Activity: Report each line of the data below in which "PowerPoint" appears.

Information:
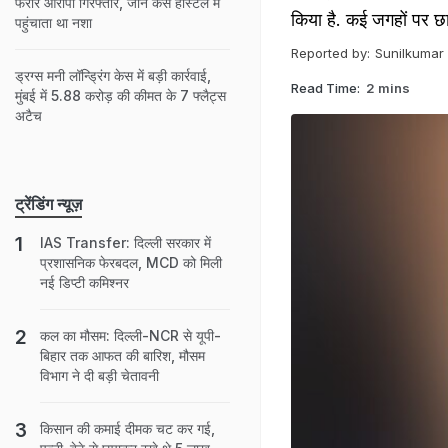
फरार आरोपी गिरफ्तार, जानें कैसे हॉस्टल में
किया है. कई जगहों पर छा
पहुंचाता था नशा
Reported by:
Sunilkumar
ड्रग्स मनी लॉन्ड्रिंग केस में बड़ी कार्रवाई,
Read Time:
2 mins
मुंबई में 5.88 करोड़ की कीमत के 7 फ्लैट्स
अटैच
ट्रेंडिंग न्यूज़
IAS Transfer: दिल्ली सरकार में
प्रशासनिक फेरबदल, MCD को म‍िली
नई डिप्‍टी कम‍िश्‍नर
कल का मौसम: दिल्ली-NCR से यूपी-
बिहार तक आफत की बारिश, मौसम
विभाग ने दी बड़ी चेतावनी
किसान की कमाई दीमक चट कर गई,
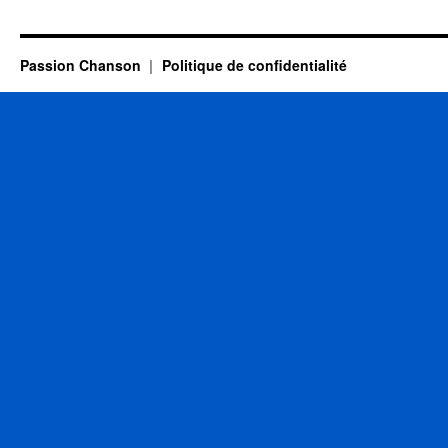
Passion Chanson
Politique de confidentialité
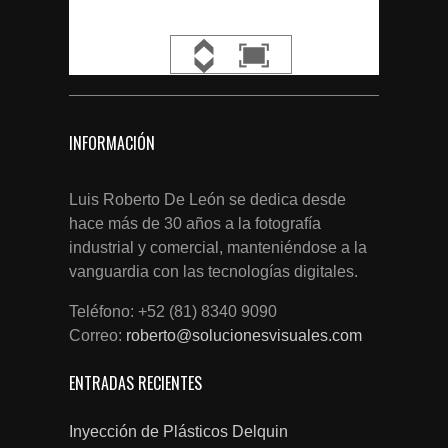
INFORMACIÓN
Luis Roberto De León se dedica desde
hace más de 30 años a la fotografía
industrial y comercial, manteniéndose a la
vanguardia con las tecnologías digitales.
Teléfono: +52 (81) 8340 9090
Correo:
roberto@solucionesvisuales.com
ENTRADAS RECIENTES
Inyección de Plásticos Delquin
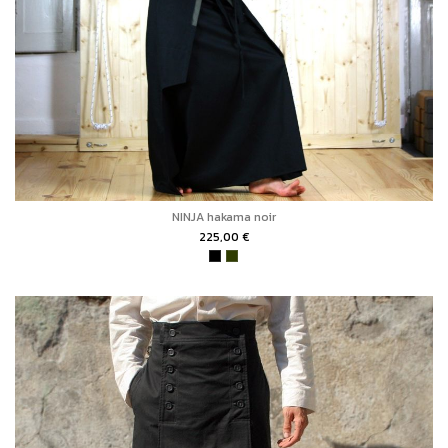
NINJA hakama noir
225,00 €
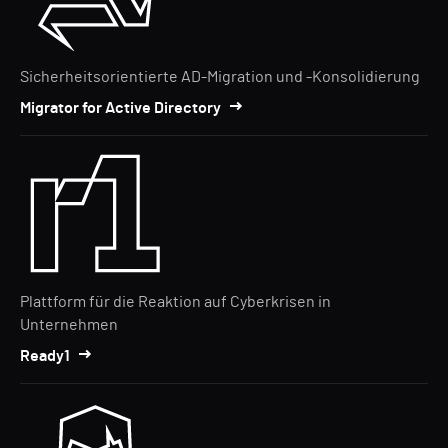
Sicherheitsorientierte AD-Migration und -Konsolidierung
Migrator for Active Directory
Plattform für die Reaktion auf Cyberkrisen in
Unternehmen
Ready1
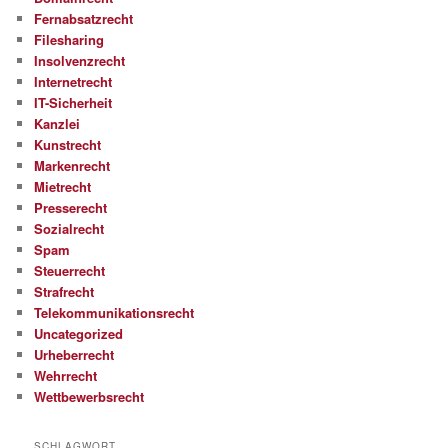
Fernabsatzrecht
Filesharing
Insolvenzrecht
Internetrecht
IT-Sicherheit
Kanzlei
Kunstrecht
Markenrecht
Mietrecht
Presserecht
Sozialrecht
Spam
Steuerrecht
Strafrecht
Telekommunikationsrecht
Uncategorized
Urheberrecht
Wehrrecht
Wettbewerbsrecht
SCHLAGWORT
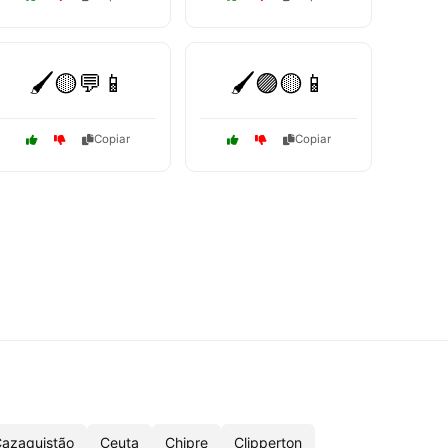
🖌️🟡💬📱
🖌️🟣🟡📱
Copiar
Copiar
azaquistão
Ceuta
Chipre
Clipperton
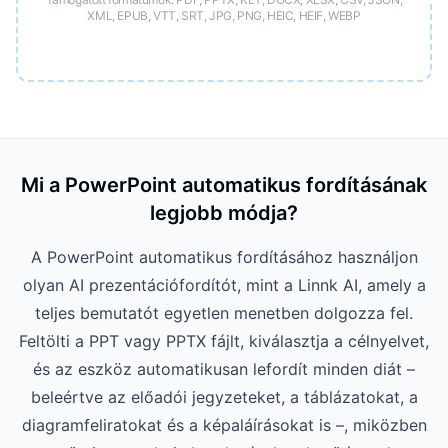
XML, EPUB, VTT, SRT, JPG, PNG, HEIC, HEIF, WEBP
Mi a PowerPoint automatikus fordításának
legjobb módja?
A PowerPoint automatikus fordításához használjon
olyan AI prezentációfordítót, mint a Linnk AI, amely a
teljes bemutatót egyetlen menetben dolgozza fel.
Feltölti a PPT vagy PPTX fájlt, kiválasztja a célnyelvet,
és az eszköz automatikusan lefordít minden diát –
beleértve az előadói jegyzeteket, a táblázatokat, a
diagramfeliratokat és a képaláírásokat is –, miközben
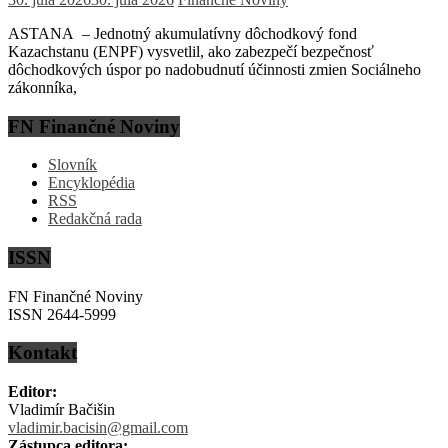
ASTANA – Jednotný akumulatívny dôchodkový fond
Kazachstanu (ENPF) vysvetlil, ako zabezpečí bezpečnosť
dôchodkových úspor po nadobudnutí účinnosti zmien Sociálneho
zákonníka,
FN Finančné Noviny
Slovník
Encyklopédia
RSS
Redakčná rada
ISSN
FN Finančné Noviny
ISSN 2644-5999
Kontakt
Editor:
Vladimír Bačišin
vladimir.bacisin@gmail.com
Zástupca editora:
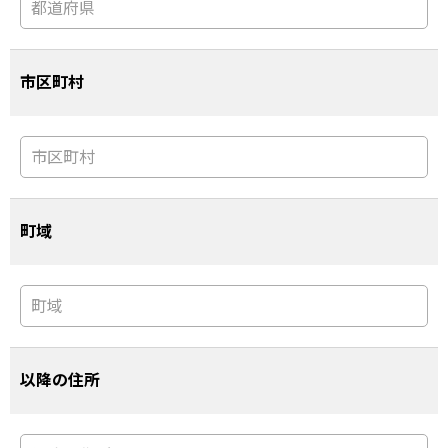
市区町村
町域
以降の住所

Response area:
Mi a PowerPoint automatikus fordításának
A PowerPoint automatikus fordításához használjon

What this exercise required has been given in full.